Where Jill did what she must.

Her reason drove her

The game is over

Thou

gh dead Jill’s cause was just.

“Fuck you, Jill,” I whispered over the dead body. “I hope you burn in hell for what you’ve done today. I hope there’s a hell just for you and Jack.”

CHAPTER

94

NOWHERE was the news of the shooting taken any harder than in Washington. Thomas Byrnes was loved and he was hated, but he was one of the city’s own, especially now.

Christine Johnson was in shock, as were her closest friends and most everyone that she knew. The teachers at Sojourner Truth and the children were completely destroyed by what had happened to the President in New York City. It was so horrifying and stark, but also so unbearably sad and unreal.

Because of the shooting, all D.C. schools had canceled classes for the afternoon. She had been watching the nightmarish TV coverage of the assassination attempt from the first moment she got home from school. She still couldn’t believe what had happened. No one could believe it. The President was still alive. No other bulletins were being released.
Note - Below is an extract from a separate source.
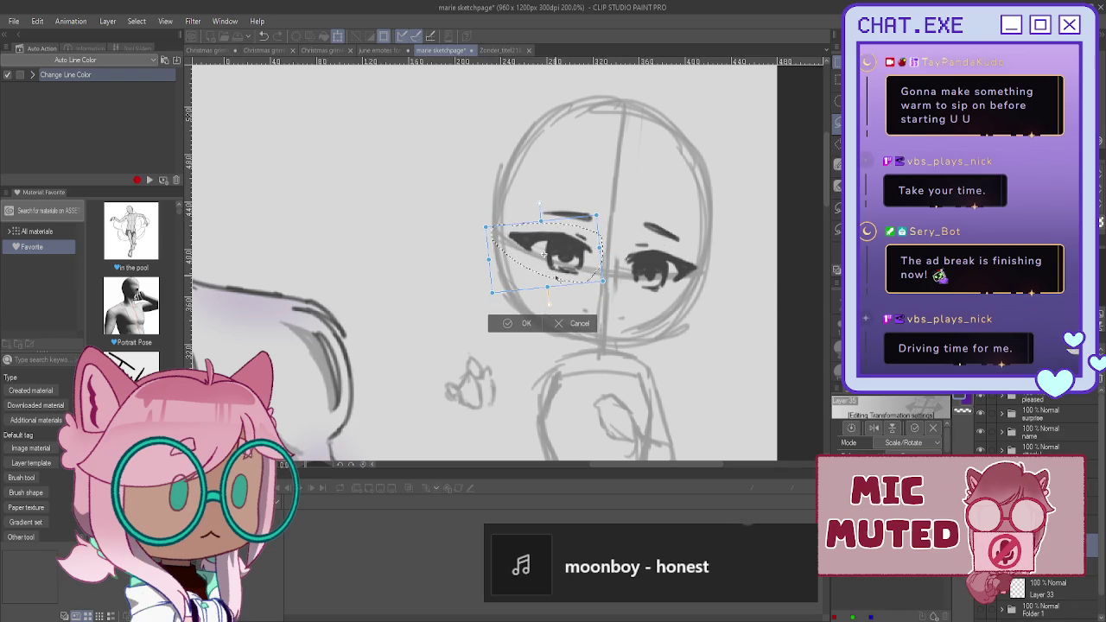
pyautogui.press('Return')
pyautogui.click(447, 303)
Christine didn’t know whether Alex Cross had been at Madison Square Garden, but she imagined that he had been there. She worried about Alex, too. She liked the detective’s sincerity and his inner strength, but especially his compassion and his vulnerability. She liked the way he looked, talked, acted. She also liked the way Alex was bringing up his son, Damon. It made her want children even more herself. She and George had to talk about that. She and George had to talk.

He arrived home before seven that night, which was an hour or two early for him. George Johnson was a hard worker in his corporate law job. He was thirty-seven years old and had a smooth, attractive baby face. He was a good man, although way too self-centered and, truthfully, a little bit of a buppie at times.

Christine loved him, though; she accepted the good and the bad. She was thinking that as she fiercely hugged him at the front door. There was no doubt of it in her mind. She and George had met at Howard University and been together ever since. That was the way she believed it ought to be, and would be as far as she was concerned.